Cey played and had two hits and an RBI in the clinching win, though he departed after seven innings because of dizziness. He hit .350 (seven for 20) with a homer and six RBIs in the series and shared MVP honors with Guerrero, who had five RBIs in the clincher, and Yeager, who hit two homers in the series.

In what turned out to be a last hurrah for the long-tenured Dodgers infield of Cey, Russell, Lopes and Steve Garvey, the four players earned their only World Series rings.

“You’re sitting on top of the mountain, you’ve reached the pinnacle of success, and then to have a World Series MVP tacked onto it?” Cey said. “It doesn’t get any better than that.”

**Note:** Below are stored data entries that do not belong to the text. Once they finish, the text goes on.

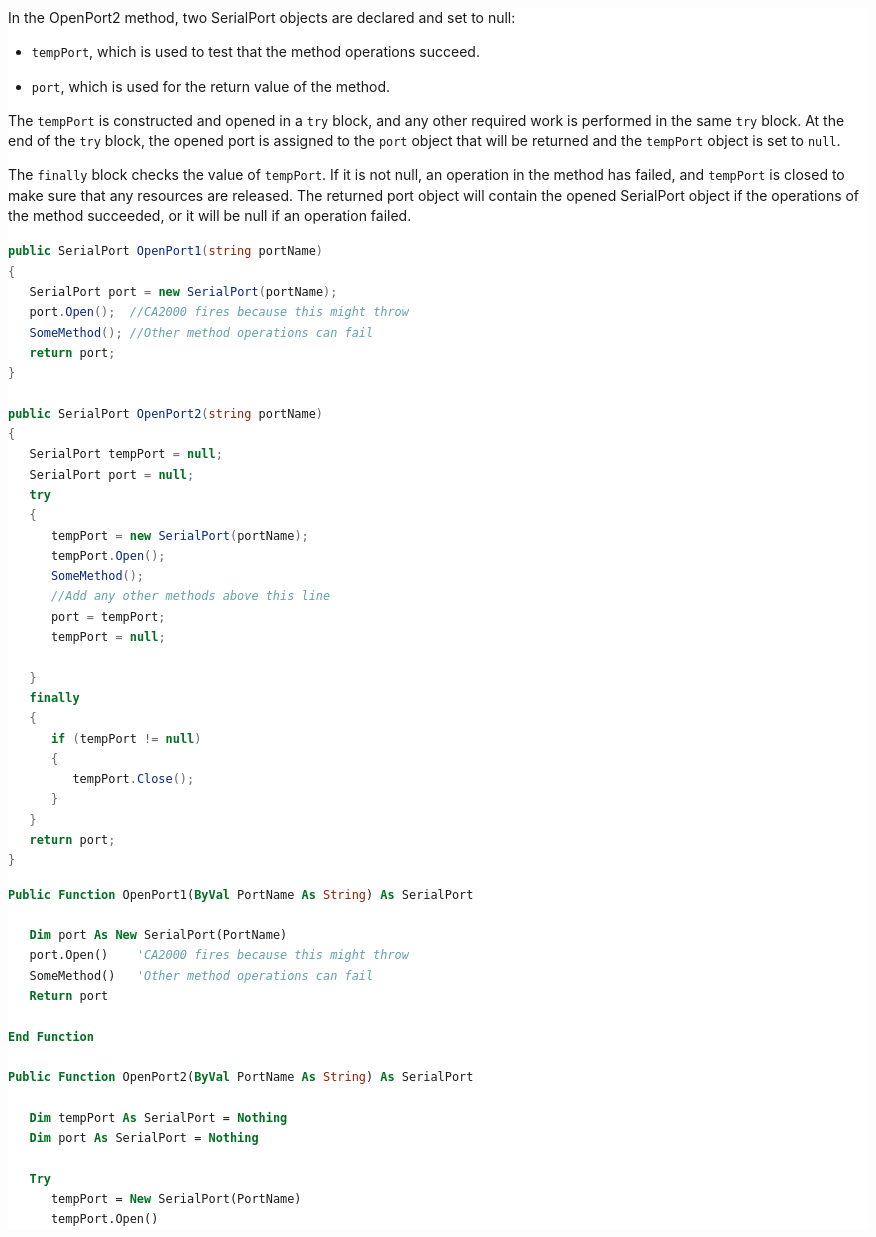 In the OpenPort2 method, two SerialPort objects are declared and set to null:

- `tempPort`, which is used to test that the method operations succeed.

- `port`, which is used for the return value of the method.

The `tempPort` is constructed and opened in a `try` block, and any other required work is performed in the same `try` block. At the end of the `try` block, the opened port is assigned to the `port` object that will be returned and the `tempPort` object is set to `null`.

The `finally` block checks the value of `tempPort`. If it is not null, an operation in the method has failed, and `tempPort` is closed to make sure that any resources are released. The returned port object will contain the opened SerialPort object if the operations of the method succeeded, or it will be null if an operation failed.

```csharp
public SerialPort OpenPort1(string portName)
{
   SerialPort port = new SerialPort(portName);
   port.Open();  //CA2000 fires because this might throw
   SomeMethod(); //Other method operations can fail
   return port;
}

public SerialPort OpenPort2(string portName)
{
   SerialPort tempPort = null;
   SerialPort port = null;
   try
   {
      tempPort = new SerialPort(portName);
      tempPort.Open();
      SomeMethod();
      //Add any other methods above this line
      port = tempPort;
      tempPort = null;

   }
   finally
   {
      if (tempPort != null)
      {
         tempPort.Close();
      }
   }
   return port;
}
```

```vb
Public Function OpenPort1(ByVal PortName As String) As SerialPort

   Dim port As New SerialPort(PortName)
   port.Open()    'CA2000 fires because this might throw
   SomeMethod()   'Other method operations can fail
   Return port

End Function

Public Function OpenPort2(ByVal PortName As String) As SerialPort

   Dim tempPort As SerialPort = Nothing
   Dim port As SerialPort = Nothing

   Try
      tempPort = New SerialPort(PortName)
      tempPort.Open()
```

With the Dodgers and Yankees playing in the World Series for the first time in 43 years, the memories of that 1981 series and a great October rivalry have come flooding back, especially for Reuss, who had admittedly lost touch with the game for the past decade.

“After I wrote my book [in 2014], I really haven’t given baseball a lot of thought,” said Reuss, who lives in Las Vegas. “… Growing up in St. Louis, I became interested in baseball when I was six or seven years old, when the Yankees and Dodgers were playing in the 1955 and 1956 World Series. A store in my small town of Overland, Mo., Brockman’s TV & Appliance, would put the biggest TV they had–a 27-inch black-and-white–in the window with a speaker outside, so I’d come home from school, stand on the sidewalk and watch the games.

“So when the Dodgers won [the NL Sunday night], it fired the embers that I thought had long gone out. This series has me more interested in any World Series since I retired from the game 34 years ago. Why? Because it’s Dodgers-Yankees.”